The current double-salting scheme prevents use of rainbow tables, so only brute-force guessing is practicable. Even with all of SHA-1's known weaknesses, that currently means you're talking about an effort to guess a single password on the order of the entire PC-class computing budget of the planet for a day, according to some quick Fermi estimations I've made.

That result only applies under optimal password cracking conditions: you've broken into the remote Fossil server and have a copy of column user.pw to crunch on locally. As others have said, if you have that, you've probably got the ability to just overwrite the password to the value of your own choice...or steal or alter the Fossil-managed data directly.

If you're guessing from afar, HTTP round-trip delays and processing overhead from handling each hit will increase that by orders of magnitude. You'd probably notice a years-long DDoS of all computers in the world banging on your server in parallel.

If even that isn't enough, set up fail2ban against a recent version of Fossil to reduce the guess rate to a handful per 5 minutes, making guessing essentially impossible.

It might be nice to have some PBKDF2 style key-stretching in the new algorithm, with the iteration count being either a random admin-configurable value or computed somehow to put it into the right range. For an example of the latter, you could find the first 14-bit value in the project code beginning with a 1, resulting in a random iteration count between 8192 and 16383, inclusive, giving an additional 13 bits of key length and some server-side processing delay to make both remote guessing and rainbow table generation even more costly.

(12) By Rodolfo Carvalho (rhcarvalho) on 2023-02-19 18:34:06 in reply to 3 [source]

Apologies for reviving this old thread. I'm no security expert myself, but generally curious about the topic.

I would like to share something I found educative, while standing neutral about any changes to Fossil.

Some weeks ago, while applying a security patch of a bcrypt library 1, I came across the OWASP Password Storage Cheat Sheet 2 and a conference talk that describes a kind of attack 3, for which I see how having access to a dump of a database with hashed passwords could be helpful to the attacker.

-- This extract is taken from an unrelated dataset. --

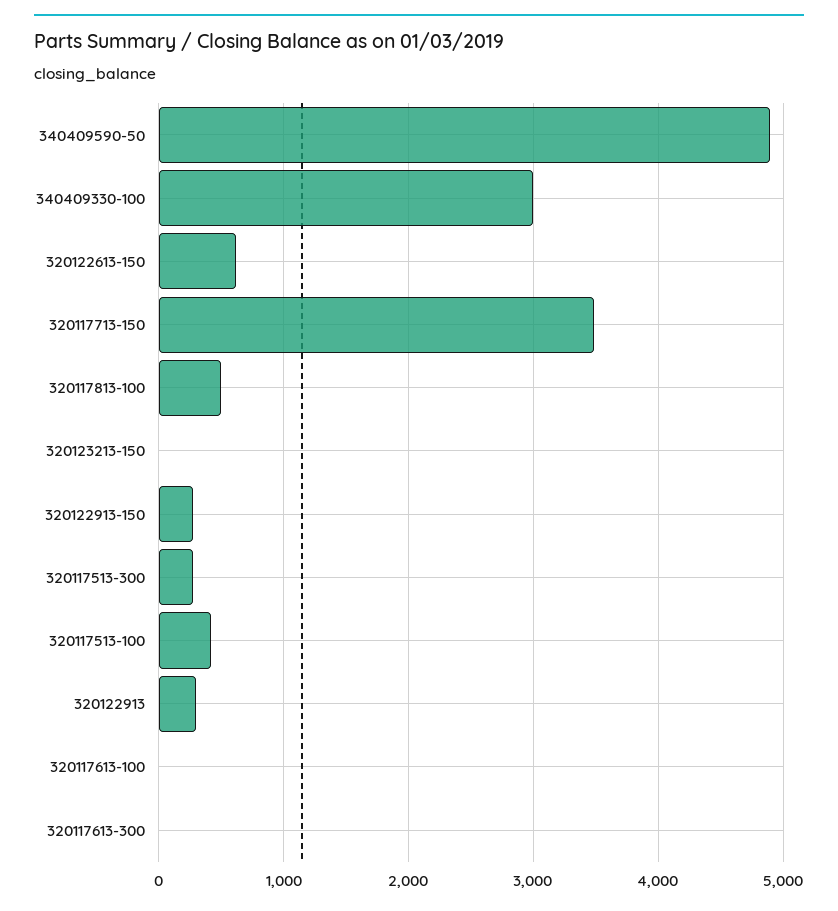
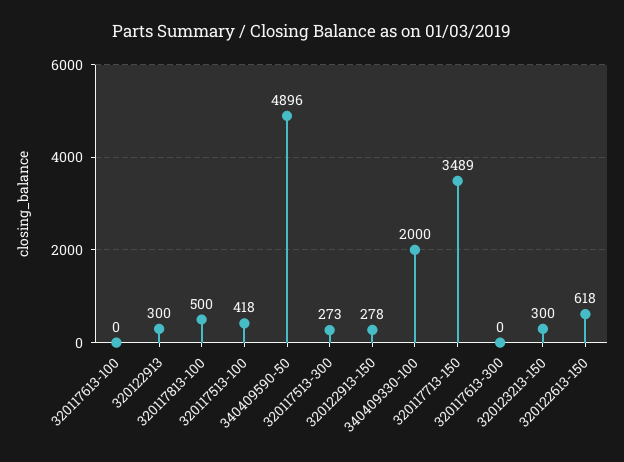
340409330-100: 3000 -> 2000
320123213-150: 0 -> 300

Perhaps the point "anonymous" was trying to bring was not solely about the security of a given Fossil system, but the security of the system's users in case they reuse passwords across services. In the face of a database leak, having access to user emails + "weak" hashed passwords could help an attacker access other systems where said user reused his password, perhaps even without learning the plain-text password (that was one of the things that caught my attention).

I confess it is beyond my abilities how to put all the pieces together for an attack, but it does seem advantageous to all that passwords would be stored with Argon/scrypt/bcrypt/PBKDF2, as these algorithms would also make dictionary brute-force attacks less practical.

I must also add that, that same day, I found a 9-year-old security-related release of Django 4 that dealt with DoS attacks by submitting large passwords to PBKDF2 (the algorithm used on Django websites by default). So, in practice, as with everything else, there are software engineering tradeoffs involved.

Cheers, and my sincere wishes of a great week to everyone.

Rodolfo


(5) By sean (jungleboogie) on 2020-12-26 01:32:57 in reply to 1 [link] [source]

My thoughts on it: if Richard, Stephan, Andy (both of them) or Warren thought it was an issue, it would have been handled by now.

(7) By Stephan Beal (stephan) on 2020-12-26 01:42:34 in reply to 5 [link] [source]

My thoughts on it: if Richard, Stephan, Andy (both of them) or Warren thought it was an issue, it would have been handled by now.

With the caveat that i am certainly the least security-aware/security-conscious of that group! All of the others have demonstrated far more enlightenment in that area.